Temer defende ‘cobrança imediata’ de atas das eleições na Venezuela

    Ex-presidente argumenta ainda haver a necessidade de que uma cobrança mais explícita do Brasil

    Foto: Marcos Correa/PR

    O ex-presidente Michel Temer (MDB) defende que o governo brasileiro faça uma “cobrança imediata” das atas das urnas das eleições da Venezuela e que estas passem por uma auditoria internacional para que, só após, seja reconhecido o presidente eleito naquele país. A informação é da coluna de Lauro Jardim, do jornal O Globo.

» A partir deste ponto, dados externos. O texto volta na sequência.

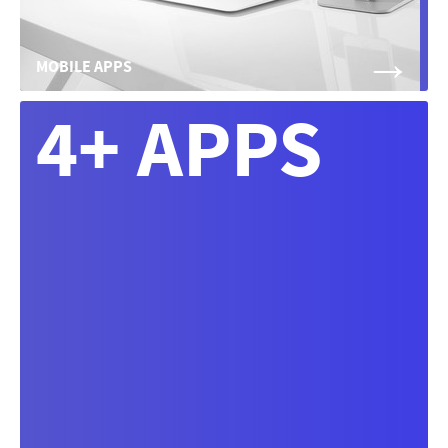
→
MOBILE APPS
4+ APPS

    “Há uma dúvida imensa em relação ao resultado das eleições e só mesmo uma auditoria internacional, não pode ser nacional, que é tudo comandando por Maduro, é preciso que países mandem auditores para lá e examinem atas por atas. Ele precisa apresentar as atas de cada urna eleitoral. Esta é a única solução, não há outra. Se ele se recusar a isso, é porque há alguma coisa suspeita”, disse Temer à publicação.

    Para Michel Temer, a situação que aquele país se encontra, com dezenas de mortes e milhares de presos, impõe medidas mais ágeis na cobrança pelas atas.

    “Em face da gravidade da situação da Venezuela, você vê que são milhões e milhões às ruas, de um lado e de outro. Segundo ponto: já morreram muitos venezuelanos. E o terceiro ponto: há mais de mil e tantos que foram detidos, presos. Então isso não pode aguardar a vontade dele, para ele apresentar as atas. É preciso que ele imediatamente abra as portas para essa auditoria internacional. Não é esperar que ele decida esse prazo por causa da situação dramática que vive a Venezuela”, afirmou.

    O ex-presidente argumenta ainda haver a necessidade de que uma cobrança mais explícita do Brasil em relação à entrega imediata das atas das urnas.

    “Outros governos já estão cobrando. É preciso uma cobrança mais radical para que venham já as atas. Não pode protelar a situação da Venezuela. É ruim até para ele (Maduro) mesmo, se é que ele foi eleito, é ruim para ele essa demora”, completou.

    Michel Temer contou não ter sido procurado pelos ex-presidentes da América Latina e Espanha que assinaram uma carta conjunta dirigida a Lula pedindo que seja adotada uma posição mais enfática em defesa da democracia naquele país.

    “Não fui procurado pelos ex-presidentes, mas se eu estivesse sido, eu assinaria nesses termos, de uma cobrança efetiva e imediata”, acrescentou.